Wood stock company regulars Tor Johnson, re-creating his 1955 role as the brutish Lobo from Bride of the Monster, Paul Marco, again playing the character of Kelton, the cop from Bride of the Monster and Plan 9 from Outer Space, and Criswell (as himself) also appear. Criswell rises from a coffin at the start of the film and narrates its events. He returns to his coffin in the epilogue, saying it is time for both the old dead and the new to return to their graves, and telling the audience they can soon join them in death. Well, that’s nice then.
Criswell, the world’s most famous predictor, is of course famed as the narrator of Plan 9 from Outer Space (1956). He predicted in 1963 ‘that President Kennedy will not run for re-election in 1964, because of something that will happen to him in November 1963, but he also predicted the destruction of Denver, shifting polar caps, Castro’s assassination and the end of the world!
Paul Marco (born Angelo Inzalaco, June 10, 1927 – May 14, 2006) is absolutely dreadful, with way too much to do in a ‘comedy’ turn as the bumbling, scaredy policeman Patrolman Kelton. Marco was the subject of another Criswell prediction. In the early 1950s, Criswell predicted on US national TV that Marco would go far in the motion picture business, and, no doubt to help the prediction come true, introduced him to Ed Wood. But Marco didn’t go very far. He depended on Wood for work, and more or less retired as an actor as Wood’s movies shifted towards pornography.
Police Captain Robbins of Homicide is also a returning character, though here played by Johnny Carpenter and by Harvey B Dunn in Bride of the Monster.
Also in the cast are Duke Moore as Lieutenant Daniel Bradford, Paul Marco as Kelton, Johnny Carpenter as Captain Robbins, Valda Hansen as the bogus White Ghost, Jeannie Stevens, Don Nagel, Bud Osborne, Harvey B Dunn, Margaret Mason, Clay Stone, Marcelle Hemphill, Tom Mason, James La Maida, Anthony Cardoza and Edward D Wood Jr.
It is also known as Revenge of the Dead.
The film was shot between April 1958 and May 1958. It had a preview screening in 1959 at the Vista Theatre in Hollywood but Wood felt it needed further editing, though he was unable to make the changes since he could not afford to pay the lab to develop the film and ownership remained in the lab’s control.

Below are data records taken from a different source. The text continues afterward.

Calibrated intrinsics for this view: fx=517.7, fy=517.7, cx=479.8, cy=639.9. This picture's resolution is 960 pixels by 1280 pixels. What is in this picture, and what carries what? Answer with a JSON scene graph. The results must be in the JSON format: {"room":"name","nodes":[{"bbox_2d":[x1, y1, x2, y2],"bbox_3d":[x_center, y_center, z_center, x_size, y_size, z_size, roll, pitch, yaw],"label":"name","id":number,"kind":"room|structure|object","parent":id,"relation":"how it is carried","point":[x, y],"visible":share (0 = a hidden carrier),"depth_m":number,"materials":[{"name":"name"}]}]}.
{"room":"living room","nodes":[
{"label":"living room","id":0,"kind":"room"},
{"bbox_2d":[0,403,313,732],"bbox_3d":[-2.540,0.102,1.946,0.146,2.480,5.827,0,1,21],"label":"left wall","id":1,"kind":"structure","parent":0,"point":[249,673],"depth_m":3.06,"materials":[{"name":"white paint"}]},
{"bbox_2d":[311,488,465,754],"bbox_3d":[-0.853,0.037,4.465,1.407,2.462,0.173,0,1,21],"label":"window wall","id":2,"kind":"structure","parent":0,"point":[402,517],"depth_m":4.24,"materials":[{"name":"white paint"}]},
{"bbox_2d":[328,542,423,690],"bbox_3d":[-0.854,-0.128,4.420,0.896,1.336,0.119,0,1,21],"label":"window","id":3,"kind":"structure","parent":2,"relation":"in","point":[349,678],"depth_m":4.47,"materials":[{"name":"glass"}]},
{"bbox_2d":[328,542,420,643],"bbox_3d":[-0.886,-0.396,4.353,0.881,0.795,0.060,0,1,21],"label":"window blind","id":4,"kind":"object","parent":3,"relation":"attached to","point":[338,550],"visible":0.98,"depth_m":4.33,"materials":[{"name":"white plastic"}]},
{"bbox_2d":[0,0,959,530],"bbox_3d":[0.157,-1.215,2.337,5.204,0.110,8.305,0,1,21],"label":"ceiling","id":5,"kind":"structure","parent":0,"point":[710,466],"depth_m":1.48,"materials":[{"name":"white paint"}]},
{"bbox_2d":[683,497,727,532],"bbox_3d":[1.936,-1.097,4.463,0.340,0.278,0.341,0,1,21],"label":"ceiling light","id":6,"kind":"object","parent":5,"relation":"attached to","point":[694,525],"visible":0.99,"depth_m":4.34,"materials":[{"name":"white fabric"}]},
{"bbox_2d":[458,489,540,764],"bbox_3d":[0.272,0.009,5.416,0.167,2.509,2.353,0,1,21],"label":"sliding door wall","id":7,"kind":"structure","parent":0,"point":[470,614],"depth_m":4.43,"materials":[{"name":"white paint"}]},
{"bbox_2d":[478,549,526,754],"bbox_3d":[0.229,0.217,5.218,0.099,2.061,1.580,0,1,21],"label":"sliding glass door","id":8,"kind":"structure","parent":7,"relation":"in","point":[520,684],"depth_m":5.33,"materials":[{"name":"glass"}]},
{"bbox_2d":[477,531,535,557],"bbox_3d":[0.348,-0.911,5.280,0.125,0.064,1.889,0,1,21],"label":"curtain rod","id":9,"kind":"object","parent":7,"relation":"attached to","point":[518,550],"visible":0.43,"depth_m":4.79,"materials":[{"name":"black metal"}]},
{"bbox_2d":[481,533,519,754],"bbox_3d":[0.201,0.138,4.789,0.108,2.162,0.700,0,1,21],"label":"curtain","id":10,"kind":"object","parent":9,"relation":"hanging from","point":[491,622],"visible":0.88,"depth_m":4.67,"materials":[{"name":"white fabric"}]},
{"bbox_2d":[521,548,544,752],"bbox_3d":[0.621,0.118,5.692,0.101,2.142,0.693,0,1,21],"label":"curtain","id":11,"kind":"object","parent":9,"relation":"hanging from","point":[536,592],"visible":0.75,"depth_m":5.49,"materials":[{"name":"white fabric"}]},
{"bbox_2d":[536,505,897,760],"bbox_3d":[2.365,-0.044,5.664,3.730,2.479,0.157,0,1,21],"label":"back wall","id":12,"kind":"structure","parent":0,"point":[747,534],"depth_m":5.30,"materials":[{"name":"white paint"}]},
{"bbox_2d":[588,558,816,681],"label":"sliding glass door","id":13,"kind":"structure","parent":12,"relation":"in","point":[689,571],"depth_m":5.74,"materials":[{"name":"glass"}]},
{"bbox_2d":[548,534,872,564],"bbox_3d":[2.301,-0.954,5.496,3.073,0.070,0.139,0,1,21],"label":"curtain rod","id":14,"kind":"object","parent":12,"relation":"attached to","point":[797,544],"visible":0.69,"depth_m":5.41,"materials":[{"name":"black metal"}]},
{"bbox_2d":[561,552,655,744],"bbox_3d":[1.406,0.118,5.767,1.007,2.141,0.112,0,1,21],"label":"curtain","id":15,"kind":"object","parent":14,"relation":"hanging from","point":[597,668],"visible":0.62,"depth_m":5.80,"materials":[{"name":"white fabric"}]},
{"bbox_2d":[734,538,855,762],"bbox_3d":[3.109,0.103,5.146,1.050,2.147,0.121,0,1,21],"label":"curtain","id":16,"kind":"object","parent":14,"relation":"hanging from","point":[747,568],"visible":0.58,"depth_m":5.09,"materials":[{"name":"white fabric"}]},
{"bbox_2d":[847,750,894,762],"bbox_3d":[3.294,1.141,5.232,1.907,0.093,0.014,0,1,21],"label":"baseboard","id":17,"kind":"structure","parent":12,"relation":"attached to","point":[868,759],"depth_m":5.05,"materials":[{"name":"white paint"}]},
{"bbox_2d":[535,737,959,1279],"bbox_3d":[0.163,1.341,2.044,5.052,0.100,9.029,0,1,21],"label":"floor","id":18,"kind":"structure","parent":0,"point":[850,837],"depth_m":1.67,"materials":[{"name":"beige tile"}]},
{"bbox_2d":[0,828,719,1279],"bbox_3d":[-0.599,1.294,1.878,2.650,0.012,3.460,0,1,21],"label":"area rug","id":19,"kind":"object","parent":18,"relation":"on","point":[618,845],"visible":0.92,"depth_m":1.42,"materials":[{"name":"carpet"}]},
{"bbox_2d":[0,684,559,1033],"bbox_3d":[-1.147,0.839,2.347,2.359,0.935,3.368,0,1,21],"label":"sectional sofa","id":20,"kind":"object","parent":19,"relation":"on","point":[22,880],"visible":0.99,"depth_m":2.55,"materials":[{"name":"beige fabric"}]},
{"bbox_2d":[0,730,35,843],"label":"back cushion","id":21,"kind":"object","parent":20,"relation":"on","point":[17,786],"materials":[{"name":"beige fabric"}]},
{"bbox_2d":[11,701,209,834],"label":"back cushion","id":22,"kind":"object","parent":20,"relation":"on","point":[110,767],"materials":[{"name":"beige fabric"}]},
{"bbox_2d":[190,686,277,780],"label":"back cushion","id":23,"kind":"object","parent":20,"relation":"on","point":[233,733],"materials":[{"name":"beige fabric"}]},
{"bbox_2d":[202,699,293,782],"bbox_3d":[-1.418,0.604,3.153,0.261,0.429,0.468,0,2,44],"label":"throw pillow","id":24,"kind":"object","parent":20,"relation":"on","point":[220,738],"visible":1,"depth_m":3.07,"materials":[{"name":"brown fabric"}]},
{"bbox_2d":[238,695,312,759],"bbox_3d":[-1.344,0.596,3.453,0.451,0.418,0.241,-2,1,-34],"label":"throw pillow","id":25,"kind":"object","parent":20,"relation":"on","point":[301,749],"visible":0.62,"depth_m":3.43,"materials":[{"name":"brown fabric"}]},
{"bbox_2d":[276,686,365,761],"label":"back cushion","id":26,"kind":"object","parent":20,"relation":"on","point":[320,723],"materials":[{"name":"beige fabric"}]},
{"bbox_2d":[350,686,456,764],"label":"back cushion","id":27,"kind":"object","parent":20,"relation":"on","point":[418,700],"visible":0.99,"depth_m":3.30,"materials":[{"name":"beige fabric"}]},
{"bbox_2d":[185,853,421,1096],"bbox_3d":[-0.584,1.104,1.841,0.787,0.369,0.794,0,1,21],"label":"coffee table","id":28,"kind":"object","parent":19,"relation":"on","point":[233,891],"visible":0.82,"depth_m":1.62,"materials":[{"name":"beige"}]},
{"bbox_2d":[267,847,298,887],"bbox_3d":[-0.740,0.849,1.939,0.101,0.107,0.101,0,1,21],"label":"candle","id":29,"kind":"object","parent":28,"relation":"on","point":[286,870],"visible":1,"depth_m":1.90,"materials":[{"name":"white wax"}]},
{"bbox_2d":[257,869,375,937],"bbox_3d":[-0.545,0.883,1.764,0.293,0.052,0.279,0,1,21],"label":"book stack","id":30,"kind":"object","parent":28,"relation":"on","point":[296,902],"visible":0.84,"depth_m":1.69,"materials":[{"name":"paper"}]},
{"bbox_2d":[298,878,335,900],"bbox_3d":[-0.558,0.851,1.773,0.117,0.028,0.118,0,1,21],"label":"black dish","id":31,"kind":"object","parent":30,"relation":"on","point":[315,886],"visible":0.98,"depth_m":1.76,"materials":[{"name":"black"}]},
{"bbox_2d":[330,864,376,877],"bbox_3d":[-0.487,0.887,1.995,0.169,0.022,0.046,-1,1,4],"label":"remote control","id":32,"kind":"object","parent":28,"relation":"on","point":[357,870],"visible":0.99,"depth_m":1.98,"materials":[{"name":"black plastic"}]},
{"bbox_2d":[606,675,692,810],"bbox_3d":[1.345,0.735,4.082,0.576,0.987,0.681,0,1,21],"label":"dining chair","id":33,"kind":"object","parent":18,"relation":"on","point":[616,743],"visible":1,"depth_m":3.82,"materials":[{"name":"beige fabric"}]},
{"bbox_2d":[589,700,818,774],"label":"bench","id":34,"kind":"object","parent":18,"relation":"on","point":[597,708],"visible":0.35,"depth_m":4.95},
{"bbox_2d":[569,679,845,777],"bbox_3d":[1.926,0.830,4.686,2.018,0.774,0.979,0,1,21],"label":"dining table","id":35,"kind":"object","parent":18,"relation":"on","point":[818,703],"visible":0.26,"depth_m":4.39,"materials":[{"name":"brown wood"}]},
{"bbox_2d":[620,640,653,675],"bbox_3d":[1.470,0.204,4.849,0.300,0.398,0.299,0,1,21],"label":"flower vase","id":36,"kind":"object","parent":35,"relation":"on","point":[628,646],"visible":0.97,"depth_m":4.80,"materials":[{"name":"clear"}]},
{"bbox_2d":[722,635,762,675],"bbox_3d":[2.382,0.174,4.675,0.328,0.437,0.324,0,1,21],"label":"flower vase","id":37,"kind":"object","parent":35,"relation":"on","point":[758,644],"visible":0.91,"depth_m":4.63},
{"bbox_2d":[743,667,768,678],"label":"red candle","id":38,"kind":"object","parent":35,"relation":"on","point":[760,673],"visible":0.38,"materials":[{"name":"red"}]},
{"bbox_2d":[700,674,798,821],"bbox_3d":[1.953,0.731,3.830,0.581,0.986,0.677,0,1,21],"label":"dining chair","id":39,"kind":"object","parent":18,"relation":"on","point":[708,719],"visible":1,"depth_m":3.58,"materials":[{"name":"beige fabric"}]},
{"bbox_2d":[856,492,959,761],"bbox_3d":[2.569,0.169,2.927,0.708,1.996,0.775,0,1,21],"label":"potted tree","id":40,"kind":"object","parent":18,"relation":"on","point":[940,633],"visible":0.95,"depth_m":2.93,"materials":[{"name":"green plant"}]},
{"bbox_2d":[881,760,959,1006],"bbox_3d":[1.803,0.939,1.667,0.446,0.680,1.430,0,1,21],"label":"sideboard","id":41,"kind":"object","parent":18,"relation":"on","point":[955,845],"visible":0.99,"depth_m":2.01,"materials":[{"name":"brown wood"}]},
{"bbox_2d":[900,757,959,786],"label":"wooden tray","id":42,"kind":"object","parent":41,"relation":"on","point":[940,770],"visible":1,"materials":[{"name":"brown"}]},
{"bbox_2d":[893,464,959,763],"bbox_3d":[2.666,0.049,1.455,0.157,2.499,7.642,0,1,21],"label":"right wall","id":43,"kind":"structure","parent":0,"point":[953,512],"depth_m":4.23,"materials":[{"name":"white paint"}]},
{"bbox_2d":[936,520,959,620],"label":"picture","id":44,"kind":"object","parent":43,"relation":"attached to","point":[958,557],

It was not till 1983, with both Wood and Criswell dead, that Kansas City film fan/ entrepreneur Wade Williams located the film, paid the 24-year-old lab bill, claimed full ownership of the film, and gave it its first home video release on VHS in 1984. So the movie was finally released and the VHS release was the film’s world premiere, straight to video!
It is followed by The Sinister Urge (1960).
The cast are Kenne Duncan as Dr Karl Acula, Duke Moore as Lieutenant Dan Bradford, Tor Johnson as Lobo, Valda Hansen as Sheila the White Ghost, Johnny Carpenter (credited as John Carpenter) as Captain Robbins, Paul Marco as Patrolman Kelton, Don Nagel as Sgt Crandall, Bud Osborne as Mr Darmoor, Jeannie Stevens as The Black Ghost/ Mannequin, Harvey B Dunn as Henry Edwards, Margaret Mason as Martha Edwards, Criswell as himself, and Tom Mason as undead man in coffin.
Ed Wood and Conrad Brook also appear in stock footage from Wood’s unfinished Hellborn as Men in Fight sequence.
Tom Mason, who doubled for Bela Lugosi in Plan 9 From Outer Space, appears as one of the undead, while his wife Margaret Mason plays Martha Edwards, the woman in the car frightened by the White Ghost.
Johnny Carpenter plays Captain Robbins, a police officer who gets involved in the investigation of the strange occurrences at Dr Acula’s haunted house, trying to uncover the truth behind the phony spiritualist’s activities and the supernatural events.
Johnny Carpenter (sometimes credited as John Carpenter) was born on June 25, 1914 in Dardanelle, Arkansas. He was known for The Lawless Rider (1954), Outlaw Treasure (1955) and Son of the Renegade (1953). He died on February 27, 2003 in Burbank, California.